The court cited authority for the proposition that one “may not rely on a continuing violation theory if she has not asserted it in her administrative proceedings.”

Second, the court held that plaintiff’s claim was properly dismissed as to the conduct of a second supervisor on the basis of the so-called Faragher/Ellerth affirmative defense (named after the Supreme Court decisions from which the defense is derived.

The court explained:

The district court also properly determined that TWC had successfully raised an affirmative defense to Szwalla’s hostile work environment claim based on her second supervisor’s conduct. An employer may avoid liability for a supervisor’s sexual harassment where it shows that (1) the employer exercised reasonable care to prevent and correct promptly any sexually harassing behavior and (2) the plaintiff employee unreasonably failed to take advantage of any preventive or corrective opportunities provided by the employer or to avoid harm otherwise. As the district court determined, TWC satisfied the first prong of the Faragher/Ellerth defense because the summary judgment evidence showed that it had anti-harassment policies in place that were widely distributed and allowed for employees to bypass supervisors when filing complaints.
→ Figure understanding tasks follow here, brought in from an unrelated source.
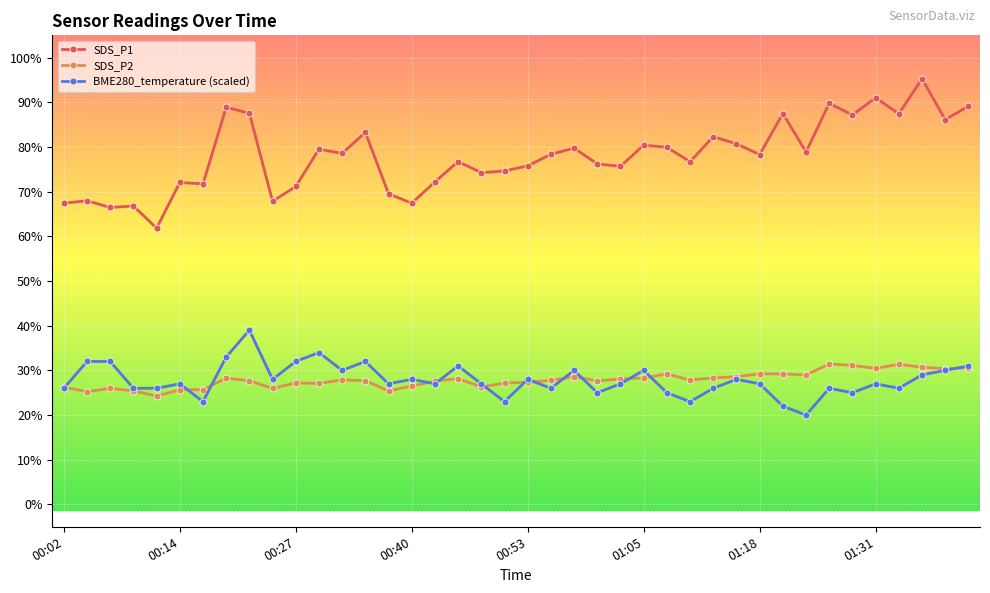

True or false: BME280_temperature (scaled) and SDS_P1 cross at least once.

False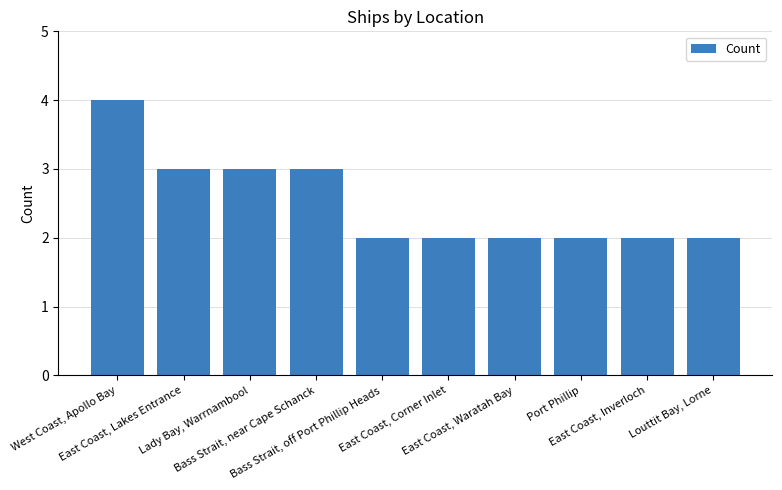

Approximately how many times larger is the value at Bass Strait, off Port Phillip Heads compared to Port Phillip?

1.0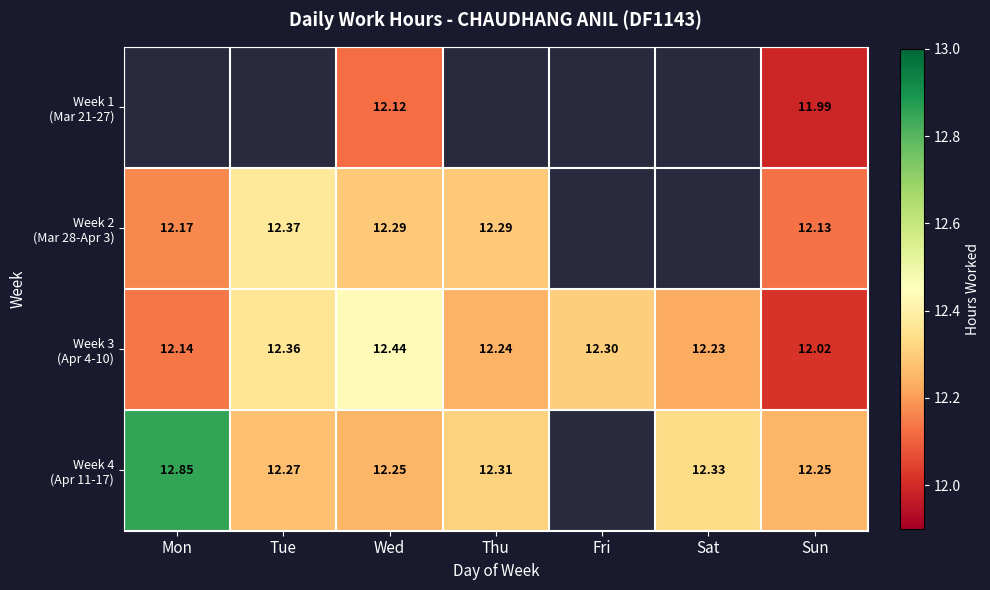

At which category does the chart reach its peak across all series?

Mon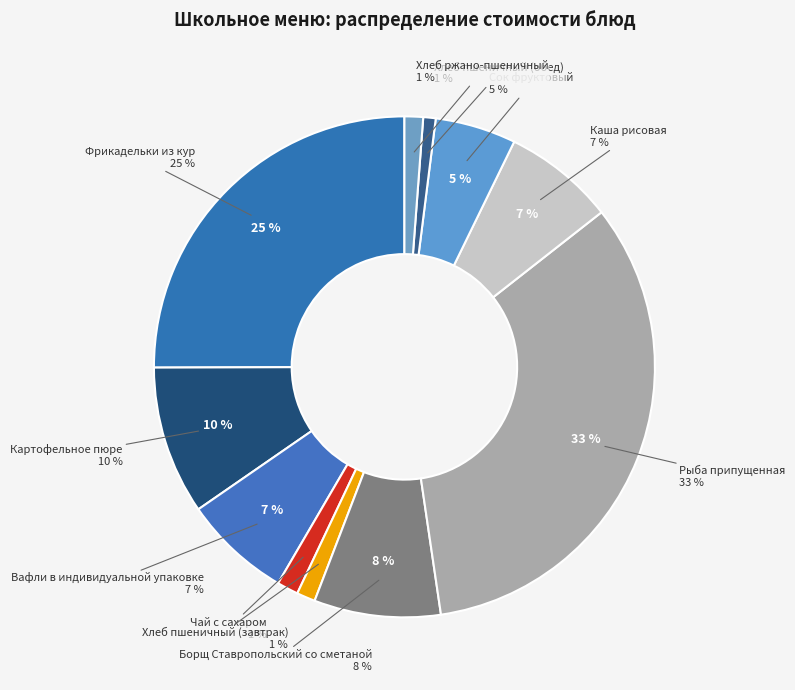

Approximately how many times larger is the value at Хлеб ржано-пшеничный compared to Чай с сахаром?

0.9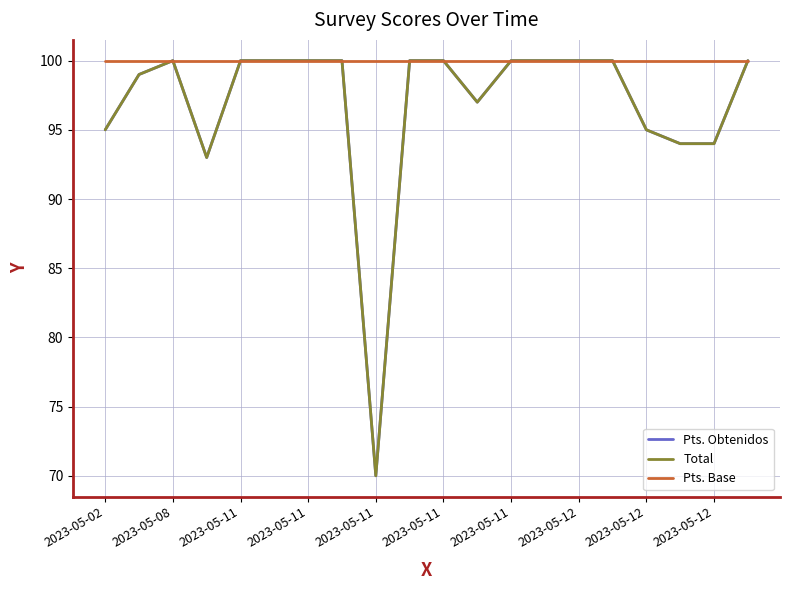

Does the chart display data point markers on the line(s)?

No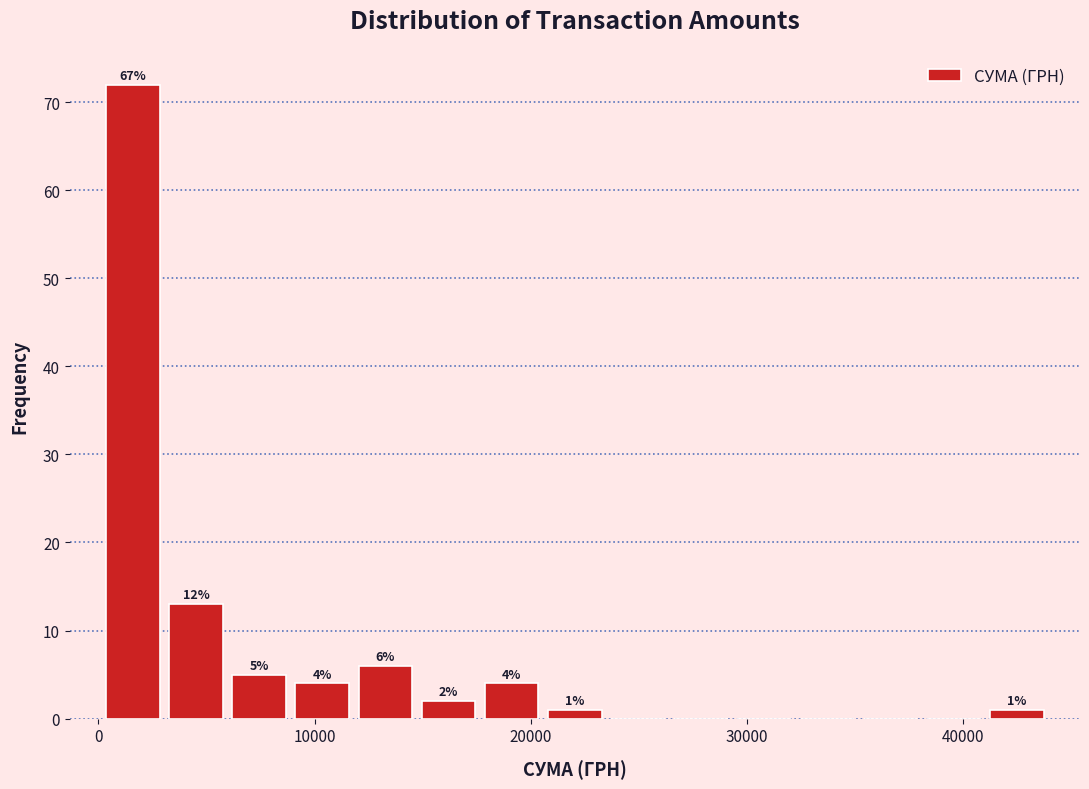

Read against the x-axis, roughly where is the centre of the tallest bar?

2000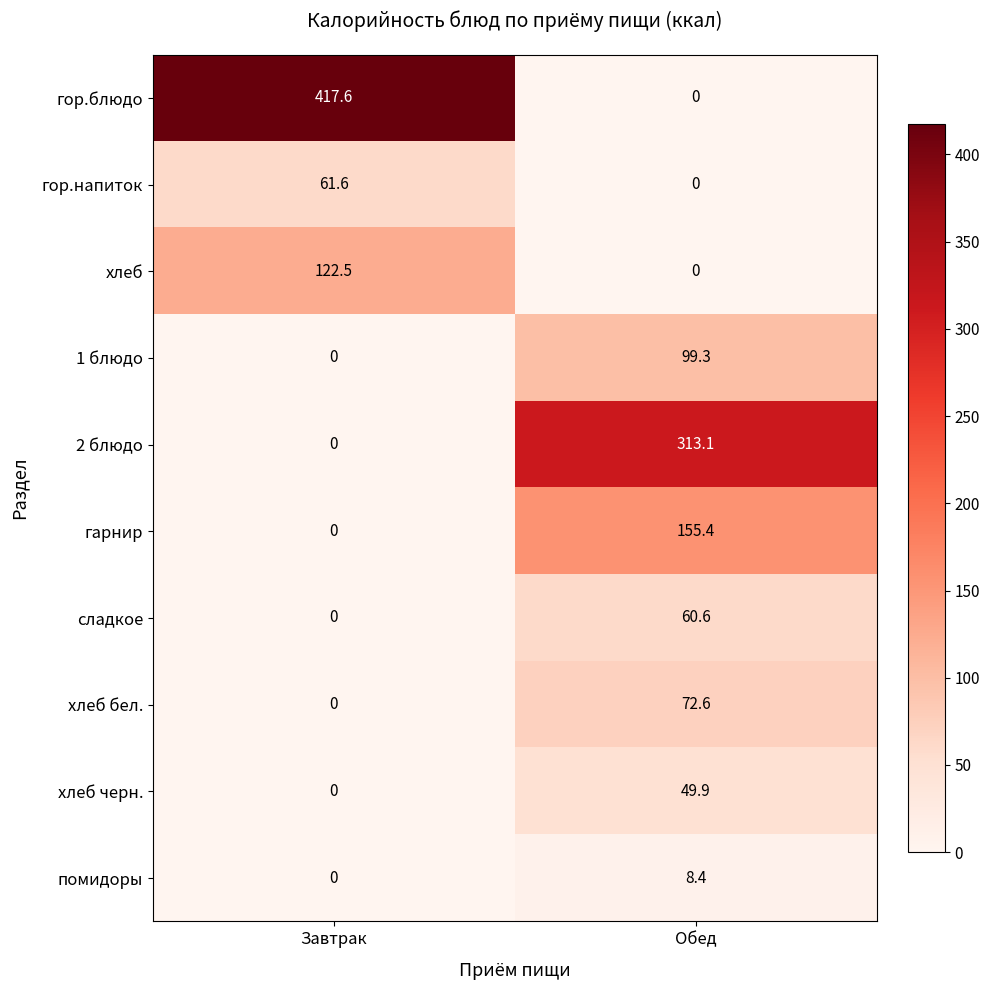

How many data points in хлеб бел. are above 72?

1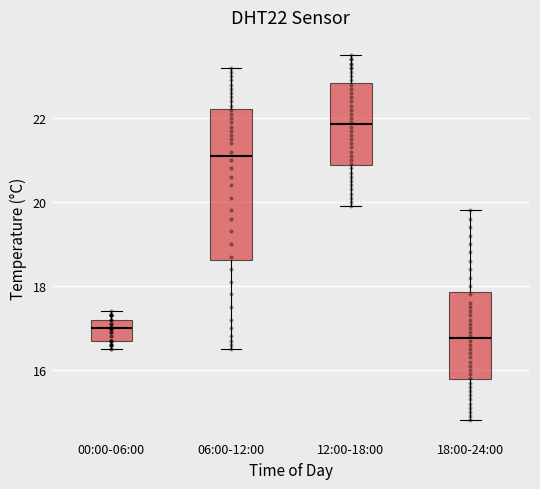

Comparing the boxes themselves (not the whiskers), which one is the tallest?

06:00-12:00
The summary judgment evidence also showed that TWC exercised reasonable care to correct the sexually harassing behavior when it promptly responded to Szwalla’s complaint by suspending and terminating her second supervisor. The second prong of the defense was satisfied because the evidence showed that Szwalla did not report her supervisor’s conduct for a year and she did not demonstrate that she had a credible fear that a complaint would be ignored or would result in an adverse employment action.

Thus, one take-away from this decision is that failure to report a supervisor’s objectionable conduct for, e.g., one year can have adverse consequences in litigation.

Retaliation

The court next held that the district court properly dismissed plaintiff’s retaliation claim.

It cited the well-established legal principles governing that claim:

In order to state a prima facie case of retaliation, a plaintiff must show that (1) she engaged in protected activity; (2) the defendant knew of this protected activity; (3) she suffered an adverse employment action; and (4) a causal connection exists between the protected activity and the adverse employment action. Should the plaintiff present a prima facie case, the burden shifts to the defendant to articulate some legitimate nondiscriminatory reason for the action. Where a defendant presents legitimate nondiscriminatory reasons for adverse employment actions, a plaintiff may prevail only if she can show that her participation in the protected activity was the “but for” cause for the adverse employment action.

Applying the law, the court explained: “Even assuming that Szwalla’s transfer and termination were adverse employment actions and that she stated a prima facie claim of retaliation, her claim must fail because TWC provided legitimate nondiscriminatory reasons for its actions and because Szwalla cannot show that her participation in protected activity was the “but for” cause of her transfer and termination.”